▸ **WHAT YOU NEED TO DO**
Do not carry the pictures over; copy every other part of the entries exactly.
··· PROVIDED INFORMATION ···
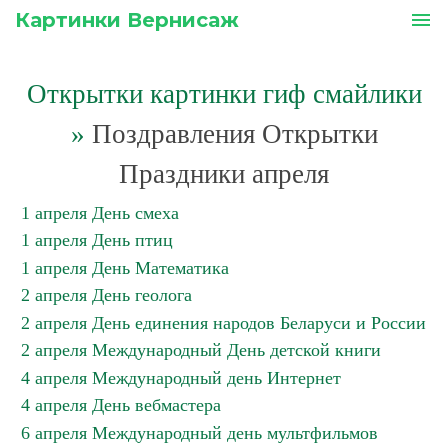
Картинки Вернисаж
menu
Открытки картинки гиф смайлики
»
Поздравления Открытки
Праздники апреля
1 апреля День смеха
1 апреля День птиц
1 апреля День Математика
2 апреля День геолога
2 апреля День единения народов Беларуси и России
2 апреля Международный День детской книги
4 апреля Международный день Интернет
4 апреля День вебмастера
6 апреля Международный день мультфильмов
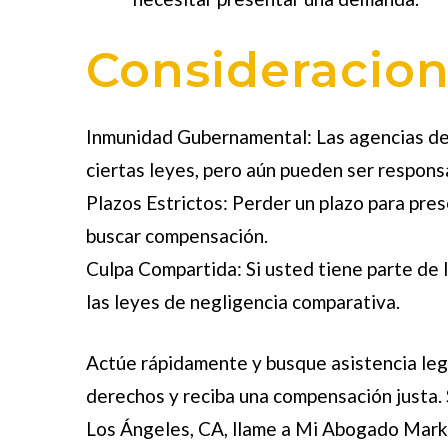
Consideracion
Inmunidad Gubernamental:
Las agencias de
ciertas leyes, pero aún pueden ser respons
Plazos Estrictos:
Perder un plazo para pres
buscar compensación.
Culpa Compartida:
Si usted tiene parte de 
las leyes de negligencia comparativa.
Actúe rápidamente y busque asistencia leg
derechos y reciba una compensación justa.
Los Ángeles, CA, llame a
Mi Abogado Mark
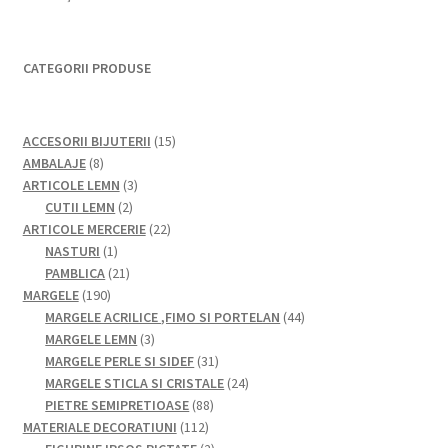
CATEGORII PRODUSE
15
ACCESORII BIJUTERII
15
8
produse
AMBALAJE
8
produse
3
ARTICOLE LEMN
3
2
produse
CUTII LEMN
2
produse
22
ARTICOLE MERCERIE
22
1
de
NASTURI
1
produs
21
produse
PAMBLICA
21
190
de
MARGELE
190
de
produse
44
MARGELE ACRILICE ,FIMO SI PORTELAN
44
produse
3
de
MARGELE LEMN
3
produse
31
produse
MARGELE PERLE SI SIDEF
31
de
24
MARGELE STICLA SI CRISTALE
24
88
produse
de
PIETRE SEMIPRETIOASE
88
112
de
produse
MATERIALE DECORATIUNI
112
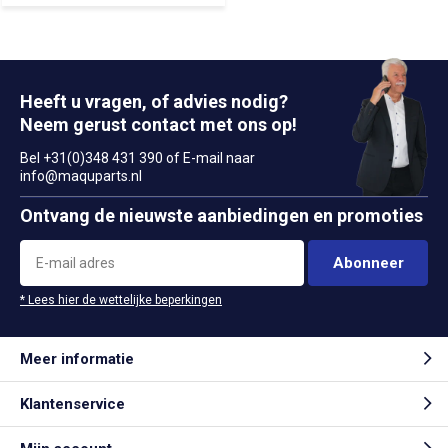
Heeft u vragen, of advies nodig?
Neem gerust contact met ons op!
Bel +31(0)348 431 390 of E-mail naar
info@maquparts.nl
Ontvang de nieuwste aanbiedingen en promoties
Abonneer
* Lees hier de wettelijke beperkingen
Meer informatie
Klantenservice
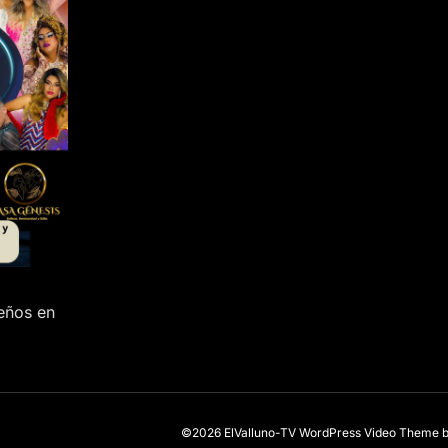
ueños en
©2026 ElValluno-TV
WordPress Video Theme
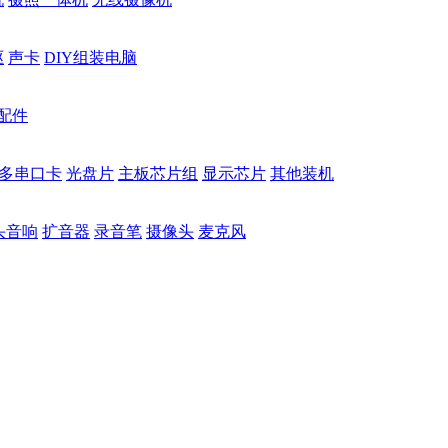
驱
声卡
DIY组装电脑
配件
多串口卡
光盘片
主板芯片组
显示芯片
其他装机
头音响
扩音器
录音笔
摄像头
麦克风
···
▸ **RESPONSE AREA**
Картинки Вернисаж
menu
Открытки картинки гиф смайлики
»
Поздравления Открытки
Праздники апреля
1 апреля День смеха
1 апреля День птиц
1 апреля День Математика
2 апреля День геолога
2 апреля День единения народов Беларуси и России
2 апреля Международный День детской книги
4 апреля Международный день Интернет
4 апреля День вебмастера
6 апреля Международный день мультфильмов
Consideracion
Inmunidad Gubernamental:
Las agencias de
ciertas leyes, pero aún pueden ser respons
Plazos Estrictos:
Perder un plazo para pres
buscar compensación.
Culpa Compartida:
Si usted tiene parte de 
las leyes de negligencia comparativa.
Actúe rápidamente y busque asistencia leg
derechos y reciba una compensación justa.
Los Ángeles, CA, llame a
Mi Abogado Mark
CATEGORII PRODUSE
15
ACCESORII BIJUTERII
15
8
produse
AMBALAJE
8
produse
3
ARTICOLE LEMN
3
2
produse
CUTII LEMN
2
produse
22
ARTICOLE MERCERIE
22
1
de
NASTURI
1
produs
21
produse
PAMBLICA
21
190
de
MARGELE
190
de
produse
44
MARGELE ACRILICE ,FIMO SI PORTELAN
44
produse
3
de
MARGELE LEMN
3
produse
31
produse
MARGELE PERLE SI SIDEF
31
de
24
MARGELE STICLA SI CRISTALE
24
88
produse
de
PIETRE SEMIPRETIOASE
88
112
de
produse
MATERIALE DECORATIUNI
112
Heeft u vragen, of advies nodig?
Neem gerust contact met ons op!
Bel +31(0)348 431 390 of E-mail naar
info@maquparts.nl
Ontvang de nieuwste aanbiedingen en promoties
Abonneer
* Lees hier de wettelijke beperkingen
Meer informatie
Klantenservice
ueños en
©2026 ElValluno-TV
WordPress Video Theme
驱
声卡
DIY组装电脑
配件
多串口卡
光盘片
主板芯片组
显示芯片
其他装机
头音响
扩音器
录音笔
摄像头
麦克风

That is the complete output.